§ PASSAGE TO READ:
☆ ☆ ☆ ☆

Nov 13 (Reuters) - The city of Baltimore won $266
million in its lawsuit accusing top drug distributors McKesson
and Cencora ( COR ) of fueling an epidemic of opioid
addiction in the U.S., and is expected to seek billions more in
the next phase of the case.
A six-person jury in the Circuit Court for Baltimore found
McKesson responsible for $192 million and Cencora ( COR ) for $74
million on Tuesday following a nearly two-month trial. The
amount represents damages compensating the city for harms the
companies were found to have caused.
Baltimore, which has been hit hard by the opioid crisis,
opted out of large national opioid settlements in recent years
in the hope of winning more money on its own. In 2022, Baltimore
recorded 904 opioid overdose deaths, out of a total population
of about 569,000, while the national opioid overdose death rate
was about 25 per 100,000.
Next month, the city is expected to ask Judge Lawrence
Fletcher-Hill for about $9 billion from the companies to pay for
the cost of addressing the opioid crisis going forward. That is
a legal remedy known as abatement, and is distinct from civil
damages.

☆ ☆ ☆ ☆

§ MATERIAL SHOWN:

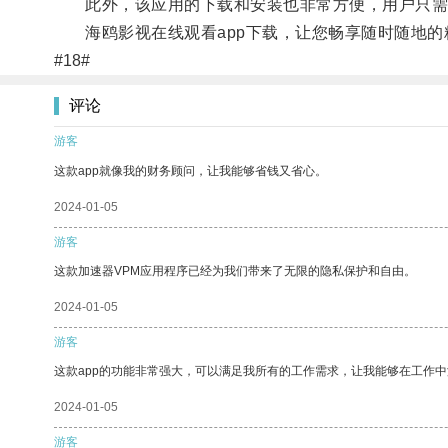
此外，该应用的下载和安装也非常方便，用户只需前
海鸥影视在线观看app下载，让您畅享随时随地的
#18#
评论
游客
这款app就像我的财务顾问，让我能够省钱又省心。
2024-01-05
游客
这款加速器VPM应用程序已经为我们带来了无限的隐私保护和自由。
2024-01-05
游客
这款app的功能非常强大，可以满足我所有的工作需求，让我能够在工作
2024-01-05
游客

☆ ☆ ☆ ☆

§ LIST OF TASKS:
- A) Rewrite the paragraph of the Baltimore opioid report that begins "Baltimore, which has been hit hard" as a short bulleted list that keeps its main facts.
- B) List every specific dollar figure in the Baltimore opioid report, each with what it refers to.

§ SOLUTIONS TO THE EXERCISE:
- A)
- Baltimore has been hit hard by the opioid crisis.
- In recent years it opted out of large national opioid settlements, hoping to win more money on its own.
- In 2022 the city recorded 904 opioid overdose deaths in a population of about 569,000.
- That year the national opioid overdose death rate was about 25 per 100,000.

- B)
- $266 million: the total Baltimore won in its lawsuit against McKesson and Cencora
- $192 million: the amount the jury found McKesson responsible for
- $74 million: the amount the jury found Cencora responsible for
- About $9 billion: the amount the city is expected to ask Judge Lawrence Fletcher-Hill for, to pay for addressing the opioid crisis going forward